A major defensive line of the Japanese in the Battle for Okinawa was Kakazu Ridge, two hills with a connecting saddle that formed part of Shuri Castle’s (the Japanese center of mass) outer defenses. The Japanese had prepared their positions well and fought tenaciously from fortified caves. Although the American advance here was inexorable, it none-the-less resulted in high casualties for both sides, and most tragically for the Okinawans who were often sent out at gunpoint for water and supplies. Three Japanese counterattacks, characterized by fierce close-quarters combat, were repulsed here between 12-14 April. Today it is an urbanized site with memorials and a viewpoint located at the top of the ridge.

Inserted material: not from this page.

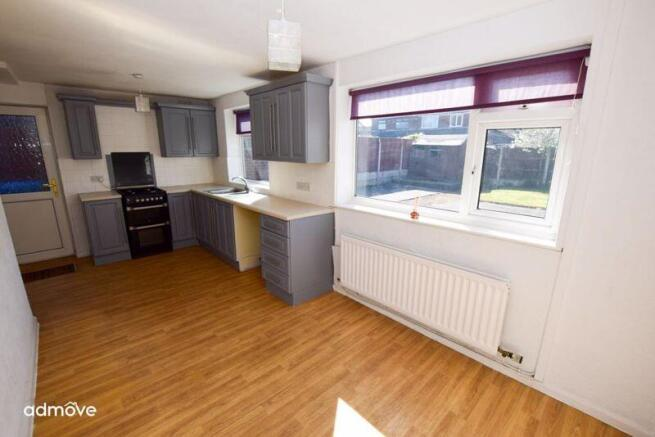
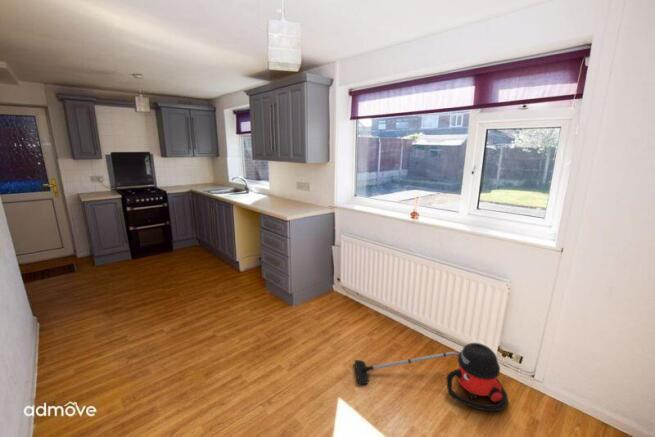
+ vacuum cleaner [354,342,509,412]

Further to the East on Okinawa, another American general offensive was launched on 11 May 1945. It took ten days of fierce fighting to finally capture Conical Hill, a mound rising 476ft (145m) above the Yonabaru coastal plain which served as the eastern anchor of the main Japanese defenses. This site is still very rural, and is where our inadvertent ambush with the local fauna occurred. There are still trench lines on this hillside, and where part of the hill had eroded away badly, a large bomb was clearly evident still stuck in the hillside. Here also we found old coke bottles and pieces of combat boots, along with a plethora of unexploded ordnance, made up of mortar rounds (Japanese), and grenades from both sides.
At the same time battle was raging for Conical Hill, a similar fight was ongoing over Sugar Loaf Hill, the western anchor along the China Sea coast of Okinawa. The capture of both Conical and Sugar Loaf led quickly to the fall and abandonment of the concentrated defenses of Shuri as the Japanese retreated south and west where they would make their final, futile and wasted stand at Mabuni Hill, now the site of Okinawa’s Peace Prayer Park. Sugar Loaf, like Kakazu, is today almost entirely urbanized. Shuri has preserved one small pillbox, and battle damage to some structures there is still clearly evident.
I haven’t been back to these sites since 1999 or 2000, although I think about it often. However, the intense and conflicted feelings that grew out of walking those grounds 15 years ago simply hasn’t faded with time. And most certainly, though even we eight or ten men crowded in small clearings on ridge tops, the battlefields remained for me, very lonely places indeed.